Charleston was a dream. We stayed in a delightful VRBO spot (linked below) right downtown on North Market Street across from the famous Charleston Market. (Fun fact: it was an apartment directly above the Ben & Jerry's!) If I summed up our few days there it would be this: walk, walk, eat, walk, walk, eat, read, walk, eat, sleep. Repeat three days. Charleston's the perfect walkaround town--every street is charming and there are so many cafes, museums, shops to pop into when the mood strikes. 

On Sunday (at our friendly waiter's suggestion) we drove over to Sullivans Island--historic for both Fort Moultrie, which guarded the harbor from 1776-1945 in the Revolution, Civil, and World Wars. It was also, soberingly, the site of slavery's version of Ellis Island.  According to National Parks Traveler "About 40 percent of African-Americans alive today can trace their ancestral roots to West Africa through the Sullivan’s Island/Charleston gateway. This is, oddly enough, about the same percentage of white Americans whose ancestors were processed through Ellis Island."  
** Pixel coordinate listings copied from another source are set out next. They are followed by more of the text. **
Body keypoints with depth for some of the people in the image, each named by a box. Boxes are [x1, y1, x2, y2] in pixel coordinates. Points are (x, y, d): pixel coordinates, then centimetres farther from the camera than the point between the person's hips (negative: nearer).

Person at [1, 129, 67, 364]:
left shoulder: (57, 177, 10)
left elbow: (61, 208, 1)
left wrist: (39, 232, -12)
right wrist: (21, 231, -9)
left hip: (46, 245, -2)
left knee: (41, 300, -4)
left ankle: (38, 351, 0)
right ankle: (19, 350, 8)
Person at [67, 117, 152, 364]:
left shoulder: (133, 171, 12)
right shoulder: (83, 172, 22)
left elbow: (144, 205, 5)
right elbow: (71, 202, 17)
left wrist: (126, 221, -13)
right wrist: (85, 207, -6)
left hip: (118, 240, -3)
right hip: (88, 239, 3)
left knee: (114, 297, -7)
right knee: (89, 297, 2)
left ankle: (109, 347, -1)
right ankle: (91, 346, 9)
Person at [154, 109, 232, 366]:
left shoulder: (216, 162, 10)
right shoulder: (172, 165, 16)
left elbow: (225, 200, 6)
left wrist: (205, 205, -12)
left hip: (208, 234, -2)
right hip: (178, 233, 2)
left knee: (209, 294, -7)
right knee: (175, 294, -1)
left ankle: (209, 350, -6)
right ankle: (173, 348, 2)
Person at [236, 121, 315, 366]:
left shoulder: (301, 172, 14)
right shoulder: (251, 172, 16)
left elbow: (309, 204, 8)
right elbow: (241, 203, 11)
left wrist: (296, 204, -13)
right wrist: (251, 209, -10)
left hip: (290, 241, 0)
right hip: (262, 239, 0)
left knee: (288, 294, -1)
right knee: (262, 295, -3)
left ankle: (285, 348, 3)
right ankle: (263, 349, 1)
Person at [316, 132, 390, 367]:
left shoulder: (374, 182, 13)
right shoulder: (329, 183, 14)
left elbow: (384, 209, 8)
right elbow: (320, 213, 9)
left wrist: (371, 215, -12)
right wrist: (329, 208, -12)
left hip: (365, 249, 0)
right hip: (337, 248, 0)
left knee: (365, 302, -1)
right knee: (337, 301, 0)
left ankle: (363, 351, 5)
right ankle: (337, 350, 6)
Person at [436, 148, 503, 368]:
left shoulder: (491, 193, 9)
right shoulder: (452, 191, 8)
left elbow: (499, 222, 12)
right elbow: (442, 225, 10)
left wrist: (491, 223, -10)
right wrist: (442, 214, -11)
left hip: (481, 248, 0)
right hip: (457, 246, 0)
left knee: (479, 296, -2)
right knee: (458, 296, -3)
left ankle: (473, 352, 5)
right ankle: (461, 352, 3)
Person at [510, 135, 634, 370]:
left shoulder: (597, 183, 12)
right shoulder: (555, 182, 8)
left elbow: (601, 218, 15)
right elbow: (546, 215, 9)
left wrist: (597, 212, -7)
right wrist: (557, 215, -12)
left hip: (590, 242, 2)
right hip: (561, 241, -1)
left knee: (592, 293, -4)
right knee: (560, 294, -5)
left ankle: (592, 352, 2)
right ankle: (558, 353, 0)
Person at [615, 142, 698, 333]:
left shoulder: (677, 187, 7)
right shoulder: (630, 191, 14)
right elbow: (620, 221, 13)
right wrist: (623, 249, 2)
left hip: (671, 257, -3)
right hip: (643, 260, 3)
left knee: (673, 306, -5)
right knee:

After taking in the history of Fort Moultrie we walked along the Sullivan Island beach and spent the afternoon sitting in the warm sun, talking and enjoying the ocean breeze and view. Two dolphins came close to the shore and cavorted for a good 20 minutes or so in front of us. We decided it was an anniversary blessing from them--hey isn't 28 years the dolphin anniversary?


Stay:

  • We loved the location and amenities in our VRBO rental apartment. (And the sheets were to die for!) Terri and Carl were welcoming and fantastic to work with. Honestly there are many great listings through VRBO and small boutique hotels that looked divine, too. The main suggestion we would make is that you book something near all the charm of Old Charleston: French Quarter, South of Broad, neighborhoods near Meeting Street and Market Streets.

Eat:

  • Magnolias: the book of Pat Conroy essays I was reading mentioned that Magnolias was his favorite Charleston restaurant. The guest book in our apartment also raved about it so we booked a reservation (even though the only one we could get was at 4:45!). It definitely lived up to its reputation: exceptionally delicious Southern fare and great service. We caved in to the swan song of the pecan pie to cap off the meal and did not regret it a bit.
  • Henriettas at the Dewberry; we had our official "anniversary dinner" here and it was very good. 
  • 1 Broad: we went here twice! Really great breakfast fare and bakery items. Plus live music.
  • Another Broken Egg Cafe: Good, filling Southern breakfast. I had the lobster omelet, G had shrimp and grits. Both were rich and satisfying--and we didn't want to eat again for 8 hours!